Returns the absolute path of the file where the meta model is stored.

Parameters

rec_file (str) – Name of the file in latom.data.metamodels where the meta model is stored

Returns

fid – Full path where the meta model is stored

Return type

str

compute_grid(twr_lim, isp_lim, nb_samp)

Computes a regular sampling grid in the input space twr, Isp.

Parameters
  • twr_lim (iterable) – Thrust/weight ratio lower and upper limits [-]

  • isp_lim (iterable) – Specific impulse lower and upper limits [s]

  • nb_samp (iterable) – Number of samples along the twr and Isp axes

load(rec_file)

Loads stored data to instantiate a meta model.

Parameters

rec_file (str) – Name of the file in latom.data.metamodels where the meta model is stored

plot(nb_lines=50, kind='prop', log_scale=False)

Plot the response surface corresponding to the loaded meta model.

Parameters
  • nb_lines (int, optional) – Number of contour lines. Default is 50

  • kind (str) – prop to display the propellant fraction m_prop, final to display the final spacecraft mass 1 - m_prop

  • log_scale (bool, optional) – Set to True if the twr values are in logarithmic scale. Default is False

sampling(body, twr_lim, isp_lim, alt, t_bounds, method, nb_seg, order, solver, nb_samp, snopt_opts=None, u_bound=None, rec_file=None, **kwargs)

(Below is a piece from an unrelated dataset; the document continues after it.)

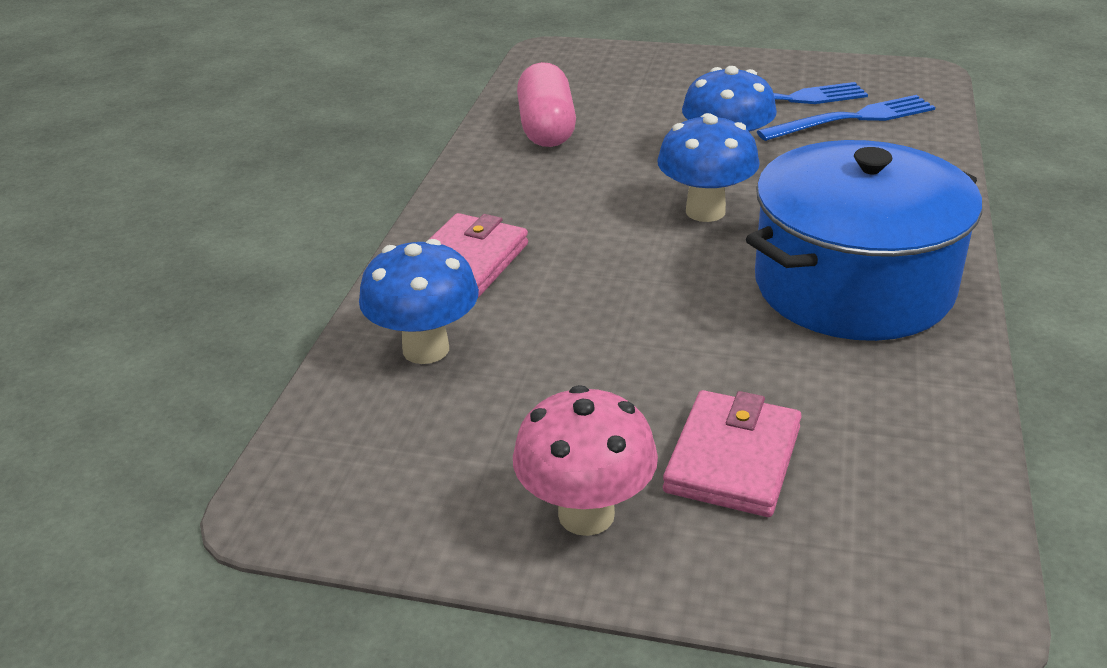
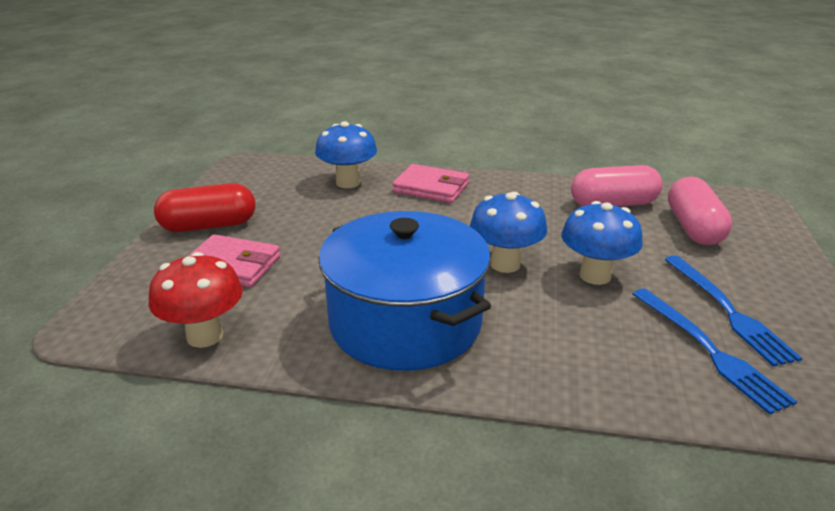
camera: 85 degrees right, 5 degrees down
pink mushroom [513,385,658,536] -> red capsule [154,183,255,232]
none -> red mushroom [149,252,243,348]
none -> pink capsule [668,177,732,245]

Compute a new set of training data starting from a given sampling grid.

Parameters
  • body (Primary) – Central attracting body

  • twr_lim (iterable) – Thrust/weight ratio lower and upper limits [-]

  • isp_lim (iterable) – Specific impulse lower and upper limits [s]

  • alt (float) – Orbit altitude [m]

  • t_bounds (iterable) – Time of flight lower and upper bounds expressed as fraction of tof

  • method (str) – Transcription method used to discretize the continuous time trajectory into a finite set of nodes, allowed gauss-lobatto, radau-ps and runge-kutta

  • nb_seg (int or iterable) – Number of segments in which each phase is discretized

  • order (int or iterable) – Transcription order within each phase, must be odd

  • solver (str) – NLP solver, must be supported by OpenMDAO

  • nb_samp (iterable) – Number of samples along the twr and Isp axes

  • snopt_opts (dict or None, optional) – SNOPT optional settings expressed as key-value pairs. Default is None

  • u_bound (str, optional) – Specify the bounds on the radial velocity along the transfer as lower, upper or None. Default is None

  • rec_file (str, optional) – Name of the file in latom.data.metamodels where the meta model will be stored. Default is None

save(rec_file)

Saves data corresponding to a meta model instance.

Parameters

rec_file (str) – Name of the file in latom.data.metamodels where the meta model is stored

setup()

Setup the OpenMDAO Problem object with known data for twr, Isp and m_prop.